Kejadian itu sudah 15 tahun yang lalu, namun tetap ketika kuingat kembali air mata ini tak tertahankan, dan aku sungguh sangat bersyukur karena masih sempat bersama adik pertamaku merasakan kasih saying ayahku, tak seperti adikku yang hanya dapat memandangi fotonya di album keluarga kami. Trenyuh saat bersama ibuku ke makam ayah sambil ibu menggendong adik keduaku yang masih bayi saat itu. Namun itulah yang terbaik bagi ayahku dan keluarga kami, karena setelah dewasa baru kusadari hikmahnya, dengan kepergian ayah, Alloh jadikanku anak yang lebih mandiri lagi, lebih menghargai usaha keras ibuku yang juga berperan sebagai kepala keluarga dalam mencari nafkah untuk menghidupi kami anak-anaknya.

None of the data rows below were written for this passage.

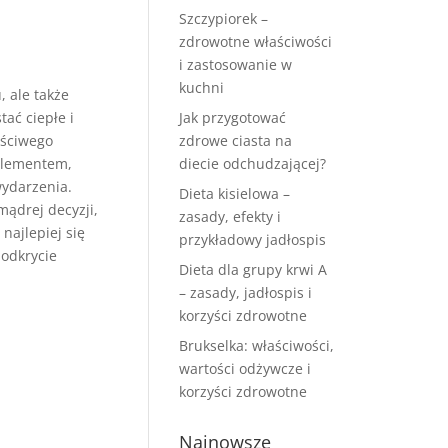
Szczypiorek –
zdrowotne właściwości
i zastosowanie w
kuchni
, ale także
ać ciepłe i
Jak przygotować
aściwego
zdrowe ciasta na
elementem,
diecie odchudzającej?
wydarzenia.
Dieta kisielowa –
ądrej decyzji,
zasady, efekty i
najlepiej się
przykładowy jadłospis
 odkrycie
Dieta dla grupy krwi A
– zasady, jadłospis i
korzyści zdrowotne
Brukselka: właściwości,
wartości odżywcze i
korzyści zdrowotne
Najnowsze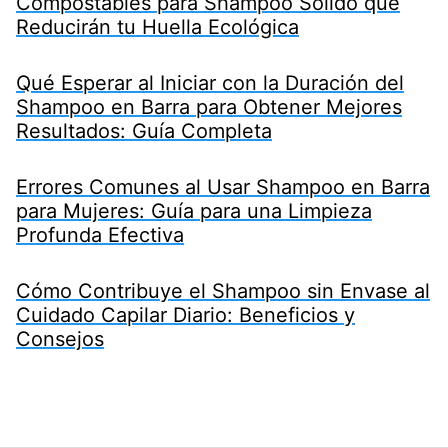
Compostables para Shampoo Sólido que
Reducirán tu Huella Ecológica
Qué Esperar al Iniciar con la Duración del
Shampoo en Barra para Obtener Mejores
Resultados: Guía Completa
Errores Comunes al Usar Shampoo en Barra
para Mujeres: Guía para una Limpieza
Profunda Efectiva
Cómo Contribuye el Shampoo sin Envase al
Cuidado Capilar Diario: Beneficios y
Consejos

Ya Alloh ampunilah dosa kedua orang tuaku, sayangilah mereka sebagaimana mereka menyayangiku sewaktu aku kecil, muliakanlah mereka didunia dan akherat, lindnungilah mereka dari adzab kubur dan adzab jahannam, jadikan mereka ahli syurga-Mu, kumpulkanlah kelak kami di syurga-Mu...Aamiin...

2 komentar:

  1. sabar ya mas , AKU SAMPAI NANGIS baca cerita mas , soalnya aku jg mengalami hal yg serupa , yg lebih menyakitkan lg aku tidak bisa melihat papa aku meninggal , setelah 100 hari aku baru tau kalau papa aku meninggal karena terkena liver

    BalasHapus
  2. iya bu, terima kasih. Sabar juga untuk ibu catur...Semoga Alloh mengampuni dosa dan kesalahan ayah dari ibu catur...Aamiin.